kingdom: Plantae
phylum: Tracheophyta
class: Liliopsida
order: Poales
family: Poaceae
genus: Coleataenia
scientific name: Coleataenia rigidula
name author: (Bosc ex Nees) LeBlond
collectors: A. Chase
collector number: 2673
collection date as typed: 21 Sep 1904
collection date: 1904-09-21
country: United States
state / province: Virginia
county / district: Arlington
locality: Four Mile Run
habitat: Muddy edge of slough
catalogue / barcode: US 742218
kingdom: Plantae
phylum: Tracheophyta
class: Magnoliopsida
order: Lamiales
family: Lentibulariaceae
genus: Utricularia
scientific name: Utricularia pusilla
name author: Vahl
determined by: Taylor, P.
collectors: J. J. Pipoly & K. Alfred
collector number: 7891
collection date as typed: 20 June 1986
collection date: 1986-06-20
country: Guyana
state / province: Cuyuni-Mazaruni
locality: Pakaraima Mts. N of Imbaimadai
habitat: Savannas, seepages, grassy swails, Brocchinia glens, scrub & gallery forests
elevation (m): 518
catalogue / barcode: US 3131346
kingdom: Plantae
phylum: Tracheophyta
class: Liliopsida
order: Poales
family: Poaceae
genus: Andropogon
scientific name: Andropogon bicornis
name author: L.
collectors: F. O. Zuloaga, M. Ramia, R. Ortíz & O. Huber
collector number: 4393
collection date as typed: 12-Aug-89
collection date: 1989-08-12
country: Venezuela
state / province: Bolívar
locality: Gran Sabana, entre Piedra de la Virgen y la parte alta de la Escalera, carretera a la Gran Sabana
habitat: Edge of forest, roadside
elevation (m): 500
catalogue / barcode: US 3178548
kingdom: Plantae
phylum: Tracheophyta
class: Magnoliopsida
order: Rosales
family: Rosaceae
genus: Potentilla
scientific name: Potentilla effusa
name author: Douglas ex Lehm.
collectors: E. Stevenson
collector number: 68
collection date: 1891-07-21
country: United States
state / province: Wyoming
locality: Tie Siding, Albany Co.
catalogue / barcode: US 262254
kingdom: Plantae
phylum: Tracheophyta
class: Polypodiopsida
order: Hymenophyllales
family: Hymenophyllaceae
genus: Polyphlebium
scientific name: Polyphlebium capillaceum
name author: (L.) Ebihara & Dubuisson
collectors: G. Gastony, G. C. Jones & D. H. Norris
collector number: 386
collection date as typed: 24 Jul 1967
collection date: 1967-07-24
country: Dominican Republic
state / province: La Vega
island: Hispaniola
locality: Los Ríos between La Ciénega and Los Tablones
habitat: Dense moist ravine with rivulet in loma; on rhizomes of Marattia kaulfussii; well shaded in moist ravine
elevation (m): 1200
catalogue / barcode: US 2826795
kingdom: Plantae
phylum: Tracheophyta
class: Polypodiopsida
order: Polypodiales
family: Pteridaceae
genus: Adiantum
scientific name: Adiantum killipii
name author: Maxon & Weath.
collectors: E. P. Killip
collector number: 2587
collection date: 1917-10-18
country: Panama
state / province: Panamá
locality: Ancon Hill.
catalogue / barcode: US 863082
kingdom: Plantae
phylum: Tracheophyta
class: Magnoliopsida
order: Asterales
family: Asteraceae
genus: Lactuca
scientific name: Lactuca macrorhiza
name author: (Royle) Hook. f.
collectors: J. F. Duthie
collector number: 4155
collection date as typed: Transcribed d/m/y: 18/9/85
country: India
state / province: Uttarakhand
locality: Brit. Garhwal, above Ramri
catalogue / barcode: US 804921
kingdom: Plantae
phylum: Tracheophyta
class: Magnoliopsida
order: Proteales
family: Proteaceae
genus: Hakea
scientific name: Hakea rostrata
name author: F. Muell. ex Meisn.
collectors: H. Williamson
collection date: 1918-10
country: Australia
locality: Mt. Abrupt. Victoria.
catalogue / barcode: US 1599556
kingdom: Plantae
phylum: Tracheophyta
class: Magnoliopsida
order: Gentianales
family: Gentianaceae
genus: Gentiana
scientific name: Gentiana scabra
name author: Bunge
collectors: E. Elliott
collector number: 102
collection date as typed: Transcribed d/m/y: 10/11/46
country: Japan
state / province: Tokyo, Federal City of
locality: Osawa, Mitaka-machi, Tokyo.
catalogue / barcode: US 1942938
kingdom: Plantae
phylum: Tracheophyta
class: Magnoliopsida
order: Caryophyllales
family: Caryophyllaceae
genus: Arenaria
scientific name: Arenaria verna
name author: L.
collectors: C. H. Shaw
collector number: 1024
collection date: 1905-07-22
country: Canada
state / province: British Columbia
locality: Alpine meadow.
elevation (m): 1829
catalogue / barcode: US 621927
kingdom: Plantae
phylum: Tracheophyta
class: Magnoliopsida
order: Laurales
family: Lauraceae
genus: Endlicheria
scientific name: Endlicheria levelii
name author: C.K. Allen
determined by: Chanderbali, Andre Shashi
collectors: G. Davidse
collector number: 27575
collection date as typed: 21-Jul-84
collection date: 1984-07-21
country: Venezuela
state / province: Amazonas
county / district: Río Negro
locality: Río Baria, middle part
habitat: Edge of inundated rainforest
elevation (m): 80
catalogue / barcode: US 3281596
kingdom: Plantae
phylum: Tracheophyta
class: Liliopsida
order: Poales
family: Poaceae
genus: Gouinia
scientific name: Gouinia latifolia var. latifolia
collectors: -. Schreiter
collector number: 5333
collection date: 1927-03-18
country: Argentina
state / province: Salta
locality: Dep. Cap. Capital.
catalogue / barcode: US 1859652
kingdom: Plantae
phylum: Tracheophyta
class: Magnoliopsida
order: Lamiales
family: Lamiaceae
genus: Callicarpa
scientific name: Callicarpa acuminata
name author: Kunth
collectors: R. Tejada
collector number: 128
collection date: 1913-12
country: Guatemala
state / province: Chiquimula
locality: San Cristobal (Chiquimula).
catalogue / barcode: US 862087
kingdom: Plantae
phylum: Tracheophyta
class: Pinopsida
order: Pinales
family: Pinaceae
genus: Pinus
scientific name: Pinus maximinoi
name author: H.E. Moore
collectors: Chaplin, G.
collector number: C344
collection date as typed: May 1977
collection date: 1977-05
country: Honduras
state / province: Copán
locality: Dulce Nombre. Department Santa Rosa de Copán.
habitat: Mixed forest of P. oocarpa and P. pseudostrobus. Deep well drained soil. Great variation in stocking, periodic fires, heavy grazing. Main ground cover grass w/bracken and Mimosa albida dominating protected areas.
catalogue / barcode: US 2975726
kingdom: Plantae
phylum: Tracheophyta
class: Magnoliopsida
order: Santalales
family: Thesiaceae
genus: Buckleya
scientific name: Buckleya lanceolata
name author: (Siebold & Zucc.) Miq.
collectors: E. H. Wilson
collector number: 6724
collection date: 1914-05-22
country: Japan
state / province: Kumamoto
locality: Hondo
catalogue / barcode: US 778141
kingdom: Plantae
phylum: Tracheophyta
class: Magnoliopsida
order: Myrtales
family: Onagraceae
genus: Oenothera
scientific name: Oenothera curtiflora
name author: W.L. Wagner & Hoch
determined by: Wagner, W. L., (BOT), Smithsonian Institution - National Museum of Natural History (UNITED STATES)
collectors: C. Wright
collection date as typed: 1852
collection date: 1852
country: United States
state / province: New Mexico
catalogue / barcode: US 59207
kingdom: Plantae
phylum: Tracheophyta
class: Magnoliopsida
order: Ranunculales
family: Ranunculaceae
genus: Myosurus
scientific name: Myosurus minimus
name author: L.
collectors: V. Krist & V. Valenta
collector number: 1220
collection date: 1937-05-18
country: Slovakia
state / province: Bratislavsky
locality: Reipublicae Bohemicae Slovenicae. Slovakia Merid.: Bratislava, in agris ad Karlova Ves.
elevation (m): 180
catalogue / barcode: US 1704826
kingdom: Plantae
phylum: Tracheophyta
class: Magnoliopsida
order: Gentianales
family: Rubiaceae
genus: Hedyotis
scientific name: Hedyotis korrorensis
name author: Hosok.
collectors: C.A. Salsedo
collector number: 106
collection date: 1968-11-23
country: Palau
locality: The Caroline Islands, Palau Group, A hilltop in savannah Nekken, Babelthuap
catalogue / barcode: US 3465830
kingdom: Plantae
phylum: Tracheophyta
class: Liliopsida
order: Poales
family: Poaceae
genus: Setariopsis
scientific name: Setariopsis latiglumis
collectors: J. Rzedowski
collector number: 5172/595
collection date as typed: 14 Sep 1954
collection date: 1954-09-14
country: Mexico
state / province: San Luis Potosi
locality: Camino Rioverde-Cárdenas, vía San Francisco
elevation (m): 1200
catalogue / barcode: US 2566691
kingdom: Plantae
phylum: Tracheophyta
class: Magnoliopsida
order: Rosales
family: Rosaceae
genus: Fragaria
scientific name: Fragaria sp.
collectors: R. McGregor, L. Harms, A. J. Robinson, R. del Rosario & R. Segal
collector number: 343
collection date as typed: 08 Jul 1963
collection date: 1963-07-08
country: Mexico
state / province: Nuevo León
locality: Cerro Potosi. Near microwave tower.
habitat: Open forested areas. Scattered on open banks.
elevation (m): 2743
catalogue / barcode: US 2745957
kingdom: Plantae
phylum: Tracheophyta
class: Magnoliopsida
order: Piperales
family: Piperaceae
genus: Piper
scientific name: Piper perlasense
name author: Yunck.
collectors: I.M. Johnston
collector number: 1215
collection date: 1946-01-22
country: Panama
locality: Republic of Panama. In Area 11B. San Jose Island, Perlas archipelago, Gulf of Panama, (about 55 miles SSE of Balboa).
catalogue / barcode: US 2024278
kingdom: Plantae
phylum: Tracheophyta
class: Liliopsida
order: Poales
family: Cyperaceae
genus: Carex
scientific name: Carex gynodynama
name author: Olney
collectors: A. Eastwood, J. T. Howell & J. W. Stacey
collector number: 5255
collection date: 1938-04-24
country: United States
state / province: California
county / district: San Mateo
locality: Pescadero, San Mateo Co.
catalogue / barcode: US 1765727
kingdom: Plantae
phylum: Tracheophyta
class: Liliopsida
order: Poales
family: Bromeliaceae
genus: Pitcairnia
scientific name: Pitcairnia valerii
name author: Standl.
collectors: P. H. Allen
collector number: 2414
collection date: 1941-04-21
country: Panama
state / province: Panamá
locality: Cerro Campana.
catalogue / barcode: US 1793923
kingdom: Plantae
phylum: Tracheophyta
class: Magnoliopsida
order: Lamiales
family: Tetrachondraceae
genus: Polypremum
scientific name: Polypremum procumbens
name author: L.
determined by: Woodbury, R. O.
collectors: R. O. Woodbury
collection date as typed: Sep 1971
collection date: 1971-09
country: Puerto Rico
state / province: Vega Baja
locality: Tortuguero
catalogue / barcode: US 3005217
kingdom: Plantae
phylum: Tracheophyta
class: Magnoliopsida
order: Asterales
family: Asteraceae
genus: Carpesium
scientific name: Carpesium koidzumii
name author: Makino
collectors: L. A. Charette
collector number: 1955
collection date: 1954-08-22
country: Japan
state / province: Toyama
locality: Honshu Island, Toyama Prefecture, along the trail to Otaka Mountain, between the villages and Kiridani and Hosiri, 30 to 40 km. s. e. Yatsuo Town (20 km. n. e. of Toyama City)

* * * * * * *

• [WHAT YOU HAVE TO DO]:
Convert the stretch of items from the line containing "genus: Fragaria" through the line containing "collector number: 1955" into a Markdown table with the columns Row and Text. Each Row holds a running number and each Text cell holds one line, with blank lines omitted.

• [ANSWER IN FULL]:
| Row | Text |
|---|---|
| 1 | genus: Fragaria |
| 2 | scientific name: Fragaria sp. |
| 3 | collectors: R. McGregor, L. Harms, A. J. Robinson, R. del Rosario & R. Segal |
| 4 | collector number: 343 |
| 5 | collection date as typed: 08 Jul 1963 |
| 6 | collection date: 1963-07-08 |
| 7 | country: Mexico |
| 8 | state / province: Nuevo León |
| 9 | locality: Cerro Potosi. Near microwave tower. |
| 10 | habitat: Open forested areas. Scattered on open banks. |
| 11 | elevation (m): 2743 |
| 12 | catalogue / barcode: US 2745957 |
| 13 | kingdom: Plantae |
| 14 | phylum: Tracheophyta |
| 15 | class: Magnoliopsida |
| 16 | order: Piperales |
| 17 | family: Piperaceae |
| 18 | genus: Piper |
| 19 | scientific name: Piper perlasense |
| 20 | name author: Yunck. |
| 21 | collectors: I.M. Johnston |
| 22 | collector number: 1215 |
| 23 | collection date: 1946-01-22 |
| 24 | country: Panama |
| 25 | locality: Republic of Panama. In Area 11B. San Jose Island, Perlas archipelago, Gulf of Panama, (about 55 miles SSE of Balboa). |
| 26 | catalogue / barcode: US 2024278 |
| 27 | kingdom: Plantae |
| 28 | phylum: Tracheophyta |
| 29 | class: Liliopsida |
| 30 | order: Poales |
| 31 | family: Cyperaceae |
| 32 | genus: Carex |
| 33 | scientific name: Carex gynodynama |
| 34 | name author: Olney |
| 35 | collectors: A. Eastwood, J. T. Howell & J. W. Stacey |
| 36 | collector number: 5255 |
| 37 | collection date: 1938-04-24 |
| 38 | country: United States |
| 39 | state / province: California |
| 40 | county / district: San Mateo |
| 41 | locality: Pescadero, San Mateo Co. |
| 42 | catalogue / barcode: US 1765727 |
| 43 | kingdom: Plantae |
| 44 | phylum: Tracheophyta |
| 45 | class: Liliopsida |
| 46 | order: Poales |
| 47 | family: Bromeliaceae |
| 48 | genus: Pitcairnia |
| 49 | scientific name: Pitcairnia valerii |
| 50 | name author: Standl. |
| 51 | collectors: P. H. Allen |
| 52 | collector number: 2414 |
| 53 | collection date: 1941-04-21 |
| 54 | country: Panama |
| 55 | state / province: Panamá |
| 56 | locality: Cerro Campana. |
| 57 | catalogue / barcode: US 1793923 |
| 58 | kingdom: Plantae |
| 59 | phylum: Tracheophyta |
| 60 | class: Magnoliopsida |
| 61 | order: Lamiales |
| 62 | family: Tetrachondraceae |
| 63 | genus: Polypremum |
| 64 | scientific name: Polypremum procumbens |
| 65 | name author: L. |
| 66 | determined by: Woodbury, R. O. |
| 67 | collectors: R. O. Woodbury |
| 68 | collection date as typed: Sep 1971 |
| 69 | collection date: 1971-09 |
| 70 | country: Puerto Rico |
| 71 | state / province: Vega Baja |
| 72 | locality: Tortuguero |
| 73 | catalogue / barcode: US 3005217 |
| 74 | kingdom: Plantae |
| 75 | phylum: Tracheophyta |
| 76 | class: Magnoliopsida |
| 77 | order: Asterales |
| 78 | family: Asteraceae |
| 79 | genus: Carpesium |
| 80 | scientific name: Carpesium koidzumii |
| 81 | name author: Makino |
| 82 | collectors: L. A. Charette |
| 83 | collector number: 1955 |